Пока происходила наша потасовка, оставшиеся дамы сбились в углу.
— Четвёртый сбежал. — Валентин, это милый щуплый парень вошёл в раж и, побежал уже было, пленить оставшегося, но тот отпер дверь ключом и уже был таков.
— Николай? — Пока половина нашей «дивизии» была со связными пленными охранниками, мы отправились в подвал. Николай был весь в потёках крови, и связан куда серьёзней, чем мы сделали это с охраной.
На улице было видно, что у него рассечена бровь и пошёл отёк на глаз.
Охрану заперли в подвале в том же самом подвале, а все занялись срочным сбором вещей.
Все паспорта были в сейфе на месте, здесь же были конверты с деньгами. Вынув пачку евро, из купюр по пятьсот евро, поделил ровно на десять актёров, оператору и коменданту отсчитал ещё по десятке. Люди были явно удивлены наличию денег, на которые они уже не рассчитывали. Хотя на счёте компании уже не было ни единого цента, Олег всё вывел несколькими часами ранее, а из-за потасовки внутри студии, никаких трансляций не было.

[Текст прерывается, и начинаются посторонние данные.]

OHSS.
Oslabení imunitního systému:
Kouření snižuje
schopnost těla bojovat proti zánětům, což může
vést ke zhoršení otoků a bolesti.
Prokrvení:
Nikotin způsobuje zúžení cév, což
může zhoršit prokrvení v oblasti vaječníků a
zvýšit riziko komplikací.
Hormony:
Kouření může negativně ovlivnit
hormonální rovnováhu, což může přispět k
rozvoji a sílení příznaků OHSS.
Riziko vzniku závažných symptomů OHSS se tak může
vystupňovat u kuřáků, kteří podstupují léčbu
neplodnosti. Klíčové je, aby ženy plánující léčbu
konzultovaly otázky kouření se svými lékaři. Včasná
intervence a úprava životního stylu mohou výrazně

Вместе с деньгами банкира, у меня оседала на руках солидная сумма, поэтому, вынув из конверта, что дал мне когда-то Олег, ещё одну пачку раскидал на всех. Под матрасом были деньги от араба. Почти полный рюкзак.
— Прости, — долговязый оператор появился в дверях моей комнаты. — Это тебе.
— Что это? — У меня на ладони лежала флешка.
— Прости, но я часто фотографировал тебе, пока ты не видел, тут много… прости, но…
— Спасибо Никита, — я обнял парня, притянув его за плечи. — Уезжай сразу в Лондон. — Во мне боролись чувства зависти и к его возрасту, незапятности души и в то же время восхищение, тем насколько двадцатилетний парень при такой наивности и простоте может быть талантливым и морально стойким.